## EXERCISE GOAL
From the first line to the last, copy the data exactly and drop the pictures.

++++

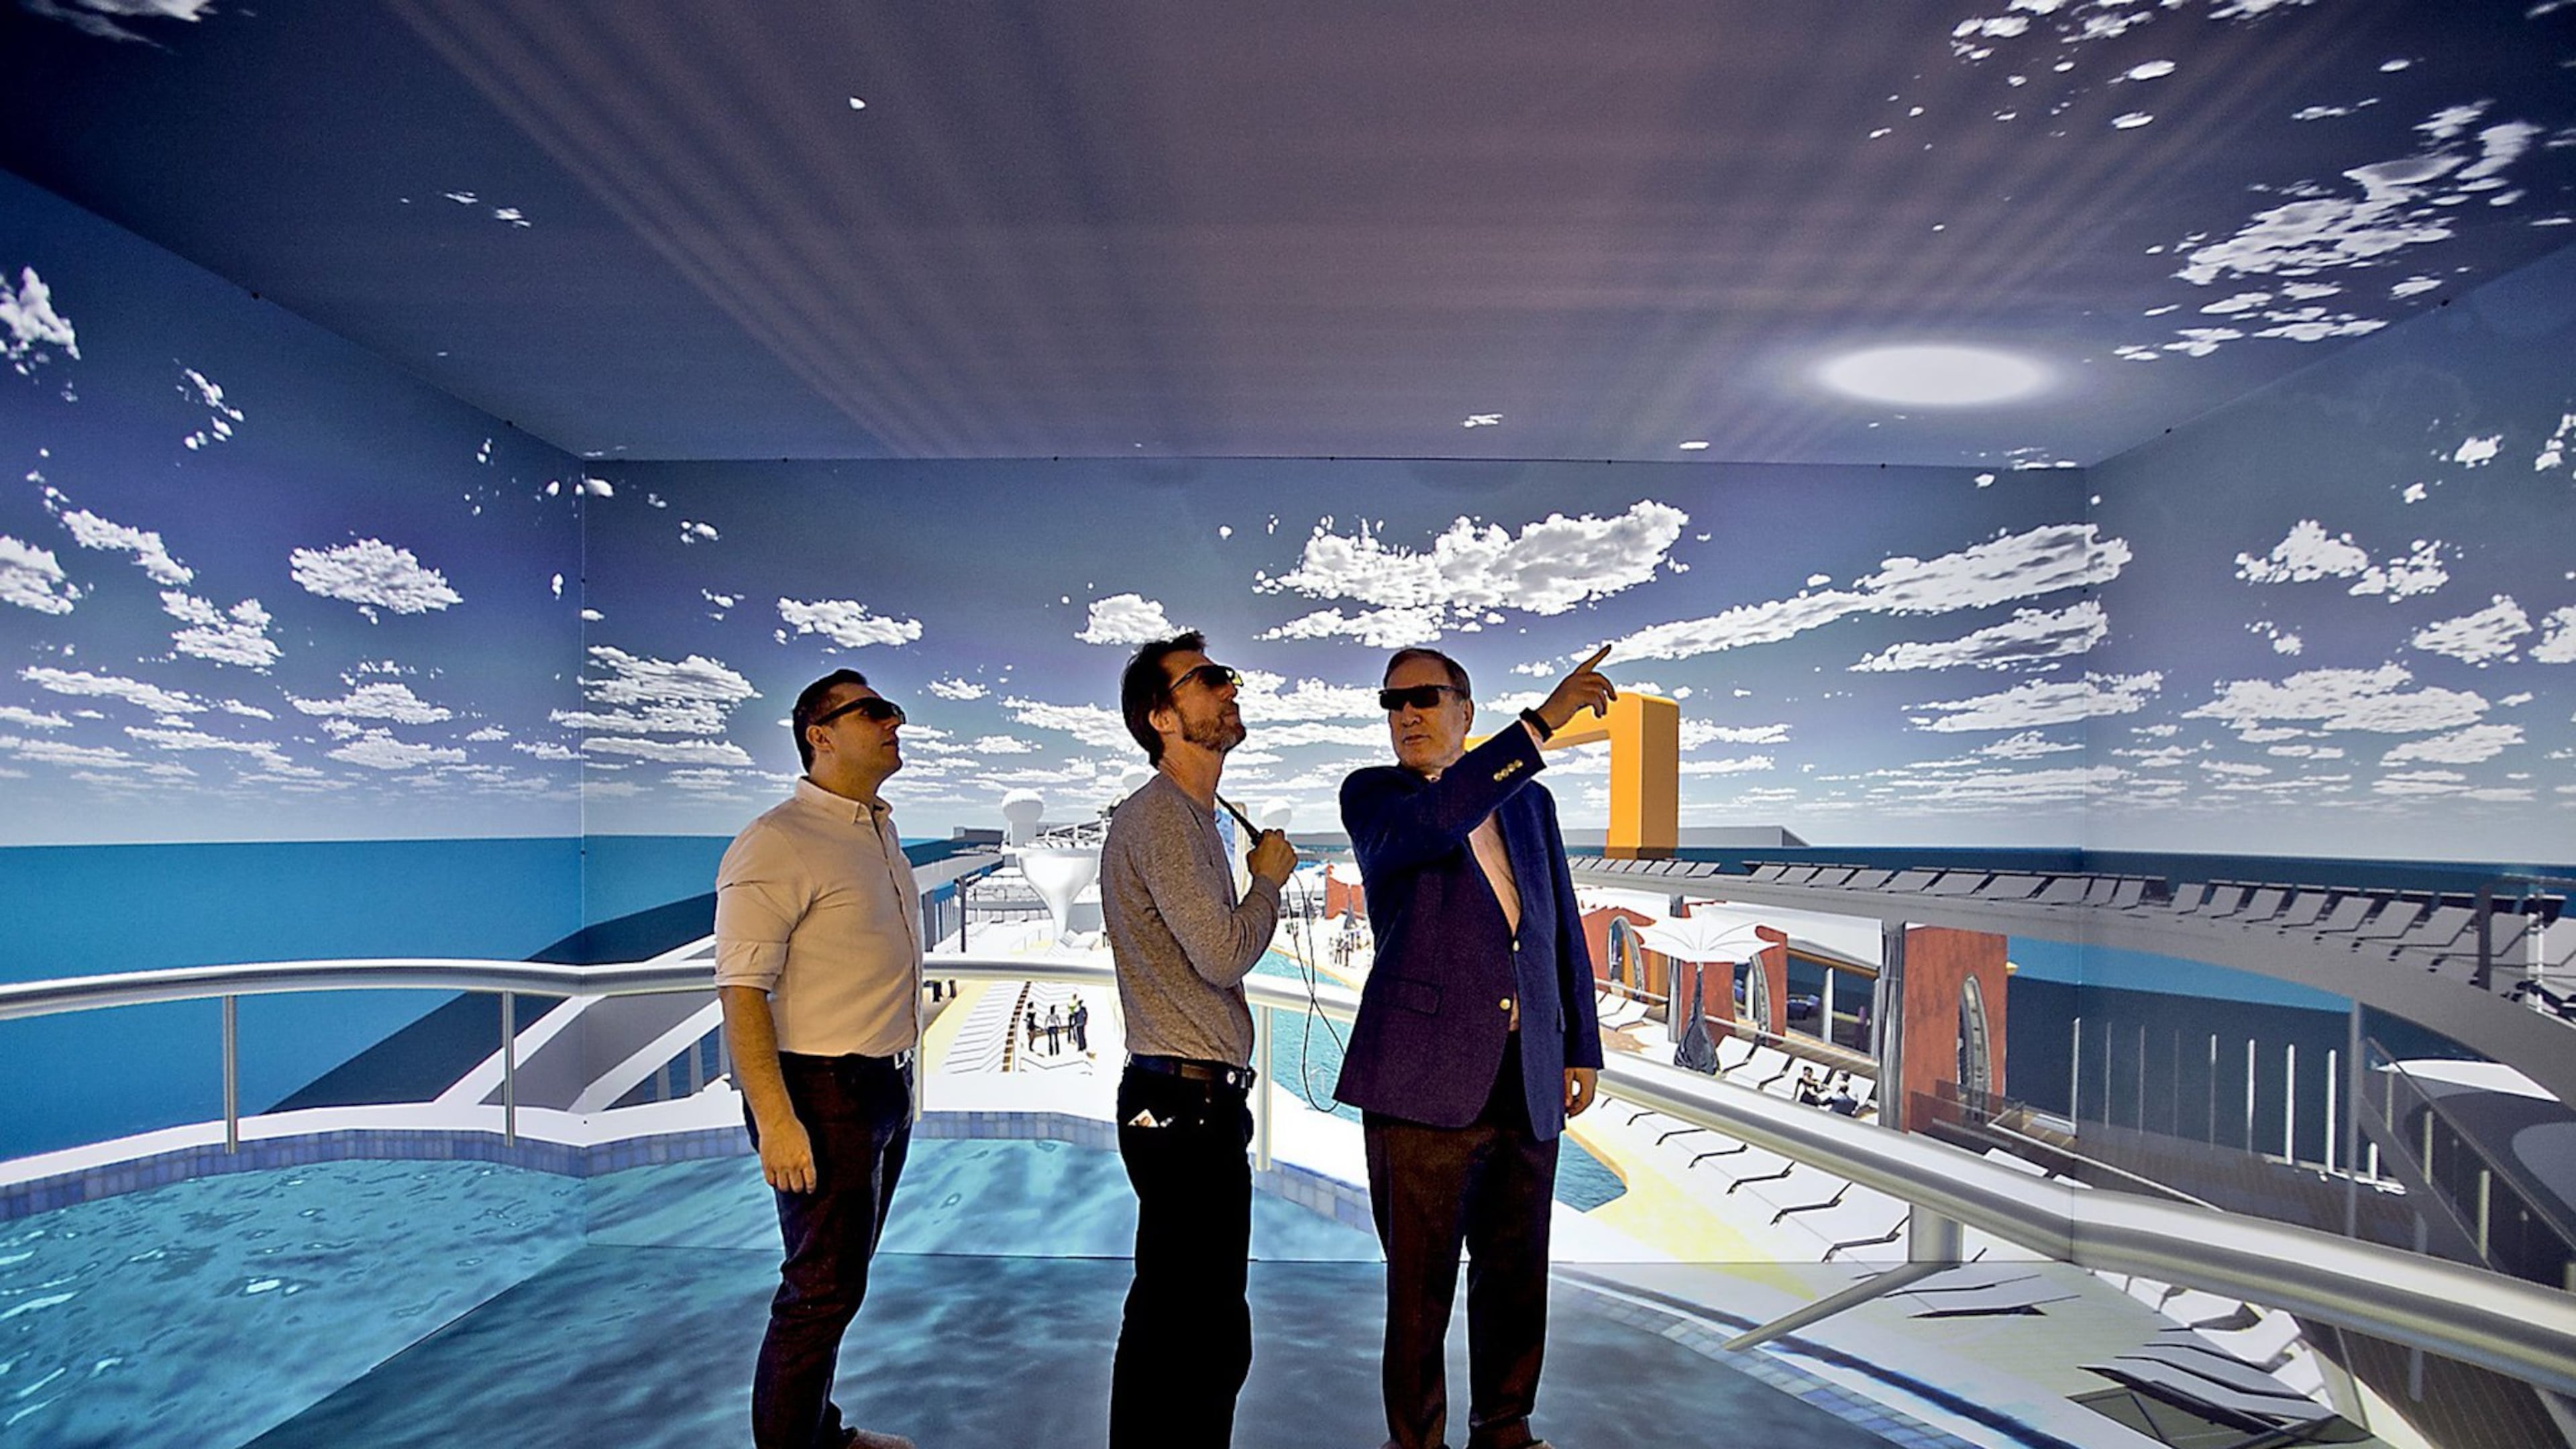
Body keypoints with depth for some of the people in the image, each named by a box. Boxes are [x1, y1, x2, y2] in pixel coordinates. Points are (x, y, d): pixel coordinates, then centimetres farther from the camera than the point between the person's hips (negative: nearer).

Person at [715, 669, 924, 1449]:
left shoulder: (881, 832, 12)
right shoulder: (778, 842, -16)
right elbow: (741, 991, -21)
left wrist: (897, 1078, 16)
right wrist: (776, 1121, -25)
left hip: (887, 1089, 9)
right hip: (823, 1094, -9)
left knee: (842, 1275, 19)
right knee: (823, 1288, 0)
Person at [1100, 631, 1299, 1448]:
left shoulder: (1189, 814, 20)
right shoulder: (1158, 816, -14)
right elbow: (1223, 953, -21)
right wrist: (1270, 878, -6)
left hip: (1193, 1099, 10)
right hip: (1186, 1102, -10)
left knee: (1172, 1321, 17)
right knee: (1202, 1332, -6)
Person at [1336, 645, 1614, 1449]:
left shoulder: (1530, 802, 14)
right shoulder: (1372, 794, 0)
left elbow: (1563, 928, 17)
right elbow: (1426, 826, -24)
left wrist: (1582, 1048, 13)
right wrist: (1539, 723, -25)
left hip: (1528, 1079, 4)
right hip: (1423, 1075, -4)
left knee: (1517, 1270, 14)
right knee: (1419, 1276, 4)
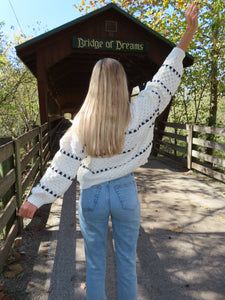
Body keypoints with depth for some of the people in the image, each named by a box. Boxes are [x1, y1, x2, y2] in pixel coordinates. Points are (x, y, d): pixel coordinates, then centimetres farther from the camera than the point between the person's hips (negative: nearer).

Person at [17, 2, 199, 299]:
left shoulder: (83, 122, -11)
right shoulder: (139, 112, -12)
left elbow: (63, 164, -11)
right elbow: (166, 78, -2)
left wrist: (36, 198, -3)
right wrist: (189, 33, 6)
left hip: (92, 194, 0)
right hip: (125, 191, 0)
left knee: (95, 263, 19)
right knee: (127, 260, 19)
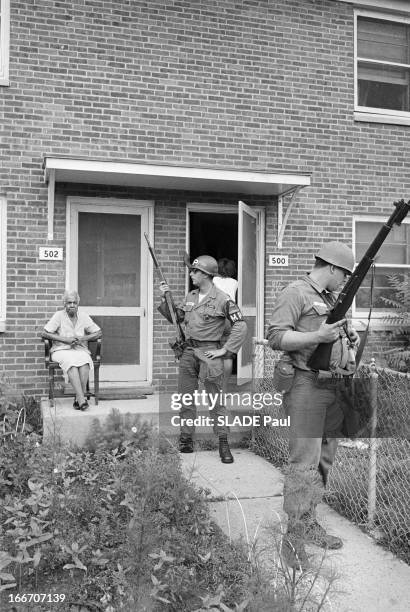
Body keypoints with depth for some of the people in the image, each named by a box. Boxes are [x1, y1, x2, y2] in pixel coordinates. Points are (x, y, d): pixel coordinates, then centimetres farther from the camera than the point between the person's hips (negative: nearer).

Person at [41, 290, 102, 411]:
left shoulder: (83, 317, 10)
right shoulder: (59, 315, 2)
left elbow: (98, 333, 11)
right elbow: (44, 333, -5)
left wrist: (83, 338, -7)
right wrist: (65, 339, -13)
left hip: (80, 350, 2)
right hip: (61, 350, -2)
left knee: (85, 361, -34)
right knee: (71, 361, -37)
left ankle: (79, 398, -33)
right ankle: (82, 399, -43)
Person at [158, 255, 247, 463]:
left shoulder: (222, 299, -9)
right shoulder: (190, 297, 11)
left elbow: (240, 326, -10)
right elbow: (175, 317, 21)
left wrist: (225, 350, -12)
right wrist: (165, 299, 8)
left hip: (208, 352, -6)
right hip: (188, 351, 6)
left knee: (216, 399, -2)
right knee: (185, 398, 10)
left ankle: (223, 444, 6)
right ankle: (186, 440, 20)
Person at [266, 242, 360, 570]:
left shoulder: (334, 299, 19)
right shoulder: (295, 293, -8)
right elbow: (276, 336, -16)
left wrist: (350, 339, 6)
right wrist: (317, 337, -25)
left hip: (334, 387, 9)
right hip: (307, 385, -9)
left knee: (324, 459, 14)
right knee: (305, 462, -9)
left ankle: (310, 523, 27)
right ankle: (294, 538, -1)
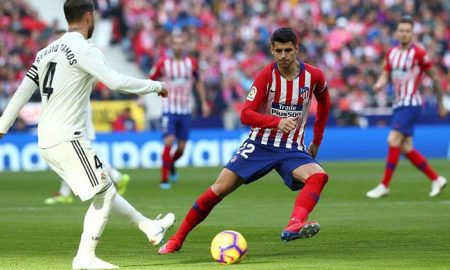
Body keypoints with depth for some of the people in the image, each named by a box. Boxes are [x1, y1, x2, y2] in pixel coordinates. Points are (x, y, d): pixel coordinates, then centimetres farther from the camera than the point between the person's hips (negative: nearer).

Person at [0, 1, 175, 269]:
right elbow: (116, 81, -22)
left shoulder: (48, 51, 14)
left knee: (106, 190, 17)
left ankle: (151, 228, 27)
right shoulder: (84, 50, -12)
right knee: (104, 194, -2)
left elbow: (24, 89, 16)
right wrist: (156, 86, -9)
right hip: (68, 137, -9)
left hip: (47, 140, 9)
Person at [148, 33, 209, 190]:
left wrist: (204, 102, 14)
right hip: (169, 110, -3)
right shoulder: (163, 64, -5)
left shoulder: (191, 63, 2)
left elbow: (198, 82, 15)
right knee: (169, 142, -17)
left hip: (185, 111, 3)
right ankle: (164, 179, -12)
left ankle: (171, 163, 38)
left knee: (181, 148, 4)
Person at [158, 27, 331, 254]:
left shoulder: (314, 76, -4)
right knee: (219, 189, -6)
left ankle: (294, 225, -51)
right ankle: (177, 240, 8)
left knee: (319, 176, -30)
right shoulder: (266, 76, -12)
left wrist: (316, 141, 19)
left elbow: (324, 103, 19)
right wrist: (277, 122, -35)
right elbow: (246, 115, -18)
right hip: (260, 144, -1)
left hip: (292, 150, 1)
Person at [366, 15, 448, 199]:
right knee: (406, 149, 6)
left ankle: (384, 186, -11)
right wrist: (379, 84, -10)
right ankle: (436, 179, 19)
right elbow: (385, 75, 15)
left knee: (393, 141, -16)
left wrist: (440, 104, 3)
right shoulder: (391, 53, 10)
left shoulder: (418, 53, -10)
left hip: (411, 104, -8)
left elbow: (435, 78, -3)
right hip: (398, 104, 8)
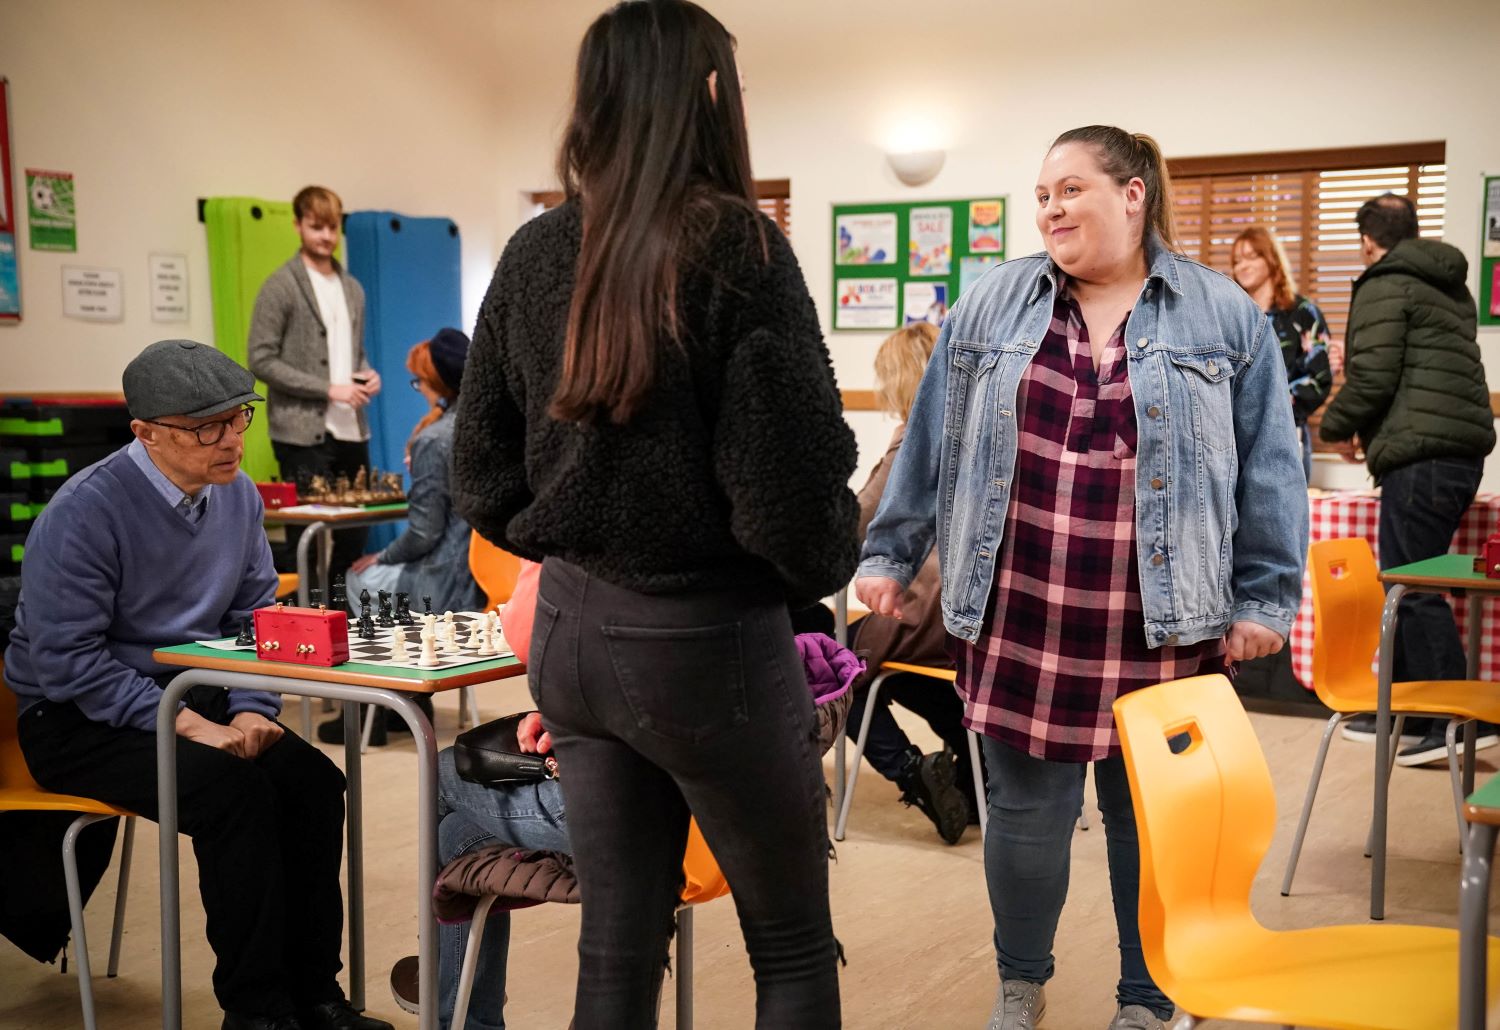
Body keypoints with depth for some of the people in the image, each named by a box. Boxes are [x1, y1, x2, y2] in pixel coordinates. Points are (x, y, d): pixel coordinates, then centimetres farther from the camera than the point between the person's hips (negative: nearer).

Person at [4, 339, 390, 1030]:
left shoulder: (238, 496, 1)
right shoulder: (85, 512, -19)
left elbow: (255, 615, 9)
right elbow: (67, 662, -20)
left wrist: (250, 709, -8)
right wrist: (185, 723, -25)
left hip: (191, 697, 6)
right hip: (81, 721, -6)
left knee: (312, 779, -17)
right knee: (233, 789, -29)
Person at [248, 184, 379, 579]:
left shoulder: (352, 288, 16)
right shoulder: (280, 286, -4)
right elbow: (261, 360, -10)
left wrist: (367, 373, 2)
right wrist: (328, 390, -16)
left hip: (351, 430, 6)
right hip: (303, 433, -6)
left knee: (355, 534, 7)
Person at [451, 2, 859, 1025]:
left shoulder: (535, 251, 3)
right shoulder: (736, 246, -13)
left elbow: (481, 468, 7)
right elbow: (789, 472, -17)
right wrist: (827, 568, 3)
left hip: (570, 630, 6)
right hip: (705, 638, -5)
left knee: (618, 945, 15)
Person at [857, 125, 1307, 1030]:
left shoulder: (1224, 316, 2)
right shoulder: (994, 305, 6)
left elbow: (1269, 467, 3)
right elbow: (933, 440, 9)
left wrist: (1266, 596, 0)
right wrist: (891, 553, 9)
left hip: (1160, 626, -1)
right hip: (1019, 618, 1)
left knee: (1150, 813, 10)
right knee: (1028, 809, 8)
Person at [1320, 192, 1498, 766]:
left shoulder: (1384, 286, -6)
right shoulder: (1451, 286, 22)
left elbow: (1374, 375, -14)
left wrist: (1337, 427, 2)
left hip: (1419, 452, -9)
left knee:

++++

## EXERCISE RESULT
Body keypoints with depth for some of the people in the image, each named by a box. Boxes are [x1, y1, x2, y2] in pixel coordinates. Points are (x, y, d): pixel coordinates, then centimetres farther from the camera than the point between the person's hips (negative: nearer).

Person at [715, 669, 924, 1449]:
left shoulder: (881, 832, 12)
right shoulder: (778, 842, -16)
right elbow: (741, 991, -21)
left wrist: (897, 1078, 16)
right wrist: (776, 1121, -25)
left hip: (887, 1089, 9)
right hip: (823, 1094, -9)
left knee: (842, 1275, 19)
right knee: (823, 1288, 0)
Person at [1100, 631, 1299, 1448]:
left shoulder: (1189, 814, 20)
right shoulder: (1158, 816, -14)
right elbow: (1223, 953, -21)
right wrist: (1270, 878, -6)
left hip: (1193, 1099, 10)
right hip: (1186, 1102, -10)
left knee: (1172, 1321, 17)
right knee: (1202, 1332, -6)
Person at [1336, 645, 1614, 1449]:
left shoulder: (1530, 802, 14)
right shoulder: (1372, 794, 0)
left elbow: (1563, 928, 17)
right elbow: (1426, 826, -24)
left wrist: (1582, 1048, 13)
right wrist: (1539, 723, -25)
left hip: (1528, 1079, 4)
right hip: (1423, 1075, -4)
left knee: (1517, 1270, 14)
right knee: (1419, 1276, 4)
Body keypoints with depth for some of the people in the image, each named by a box. Boxes are [x1, y1, x2, y2] in pixel coordinates. Points are (x, y, d): pixel coordinates, then centimetres farther from the camera than the point between the person's hips (negative: nearer).

Person at [17, 2, 199, 299]:
left shoulder: (83, 122, -11)
right shoulder: (139, 112, -12)
left elbow: (63, 164, -11)
right elbow: (166, 78, -2)
left wrist: (36, 198, -3)
right wrist: (189, 33, 6)
left hip: (92, 194, 0)
right hip: (125, 191, 0)
left knee: (95, 263, 19)
right knee: (127, 260, 19)
Body keypoints with depth for some of the people in the image, each named by a box. Boxes are [x1, y1, x2, y2] in pixel coordinates. Points are (x, y, d): pixel coordinates, then centimetres farther from the camera than the point between the person's hips (negative: nearer).

Person at [41, 290, 102, 411]:
left shoulder: (83, 317, 10)
right shoulder: (59, 315, 2)
left elbow: (98, 333, 11)
right elbow: (44, 333, -5)
left wrist: (83, 338, -7)
right wrist: (65, 339, -13)
left hip: (80, 350, 2)
right hip: (61, 350, -2)
left knee: (85, 361, -34)
right knee: (71, 361, -37)
left ankle: (79, 398, -33)
right ankle: (82, 399, -43)
Person at [158, 255, 247, 463]:
left shoulder: (222, 299, -9)
right shoulder: (190, 297, 11)
left elbow: (240, 326, -10)
right elbow: (175, 317, 21)
left wrist: (225, 350, -12)
right wrist: (165, 299, 8)
left hip: (208, 352, -6)
right hip: (188, 351, 6)
left knee: (216, 399, -2)
right knee: (185, 398, 10)
left ankle: (223, 444, 6)
right ankle: (186, 440, 20)
Person at [266, 242, 360, 570]:
left shoulder: (334, 299, 19)
right shoulder: (295, 293, -8)
right elbow: (276, 336, -16)
left wrist: (350, 339, 6)
right wrist: (317, 337, -25)
left hip: (334, 387, 9)
right hip: (307, 385, -9)
left knee: (324, 459, 14)
right knee: (305, 462, -9)
left ankle: (310, 523, 27)
right ankle: (294, 538, -1)
Body keypoints with depth for some of the people in the image, each named by a box. Boxes are [x1, y1, x2, y2] in pixel coordinates. Points are (x, y, d): pixel coordinates, then centimetres farther from the camera than the point between the person's hips (negative: nearer).

Person at [0, 1, 175, 269]:
right elbow: (116, 81, -22)
left shoulder: (48, 51, 14)
left knee: (106, 190, 17)
left ankle: (151, 228, 27)
right shoulder: (84, 50, -12)
right knee: (104, 194, -2)
left elbow: (24, 89, 16)
right wrist: (156, 86, -9)
right hip: (68, 137, -9)
left hip: (47, 140, 9)
Person at [148, 33, 209, 190]:
left wrist: (204, 102, 14)
right hip: (169, 110, -3)
right shoulder: (163, 64, -5)
left shoulder: (191, 63, 2)
left elbow: (198, 82, 15)
right knee: (169, 142, -17)
left hip: (185, 111, 3)
right ankle: (164, 179, -12)
left ankle: (171, 163, 38)
left knee: (181, 148, 4)
Person at [158, 27, 331, 254]:
left shoulder: (314, 76, -4)
right knee: (219, 189, -6)
left ankle: (294, 225, -51)
right ankle: (177, 240, 8)
left knee: (319, 176, -30)
right shoulder: (266, 76, -12)
left wrist: (316, 141, 19)
left elbow: (324, 103, 19)
right wrist: (277, 122, -35)
right elbow: (246, 115, -18)
right hip: (260, 144, -1)
left hip: (292, 150, 1)
Person at [366, 15, 448, 199]:
right knee: (406, 149, 6)
left ankle: (384, 186, -11)
right wrist: (379, 84, -10)
right ankle: (436, 179, 19)
right elbow: (385, 75, 15)
left knee: (393, 141, -16)
left wrist: (440, 104, 3)
right shoulder: (391, 53, 10)
left shoulder: (418, 53, -10)
left hip: (411, 104, -8)
left elbow: (435, 78, -3)
right hip: (398, 104, 8)
Body keypoints with depth for some of the people in the image, each named by a box. Boxes are [x1, y1, x2, y2] in pixel coordinates. Points are (x, y, d): pixel coordinates, then centimetres farther from the camera than the point between the person's hips (negative: nearer).

Person at [4, 339, 390, 1030]:
left shoulder: (238, 496, 1)
right shoulder: (85, 512, -19)
left elbow: (255, 615, 9)
right elbow: (67, 662, -20)
left wrist: (250, 709, -8)
right wrist: (185, 723, -25)
left hip: (191, 697, 6)
right hip: (81, 721, -6)
left knee: (312, 779, -17)
right knee: (233, 789, -29)
Person at [248, 184, 379, 579]:
left shoulder: (352, 288, 16)
right shoulder: (280, 286, -4)
right elbow: (261, 360, -10)
left wrist: (367, 373, 2)
right wrist: (328, 390, -16)
left hip: (351, 430, 6)
right hip: (303, 433, -6)
left knee: (355, 534, 7)
Person at [451, 2, 859, 1025]:
left shoulder: (535, 251, 3)
right shoulder: (736, 246, -13)
left elbow: (481, 468, 7)
right elbow: (789, 472, -17)
right wrist: (827, 568, 3)
left hip: (570, 630, 6)
right hip: (705, 638, -5)
left knee: (618, 945, 15)
Person at [857, 125, 1307, 1030]:
left shoulder: (1224, 316, 2)
right shoulder: (994, 305, 6)
left elbow: (1269, 467, 3)
right elbow: (933, 440, 9)
left wrist: (1266, 596, 0)
right wrist: (891, 553, 9)
left hip: (1160, 626, -1)
right hip: (1019, 618, 1)
left knee: (1150, 813, 10)
right knee: (1028, 809, 8)
Person at [1320, 192, 1498, 766]:
left shoulder: (1384, 286, -6)
right shoulder: (1451, 286, 22)
left elbow: (1374, 375, -14)
left wrist: (1337, 427, 2)
left hip: (1419, 452, -9)
left knee:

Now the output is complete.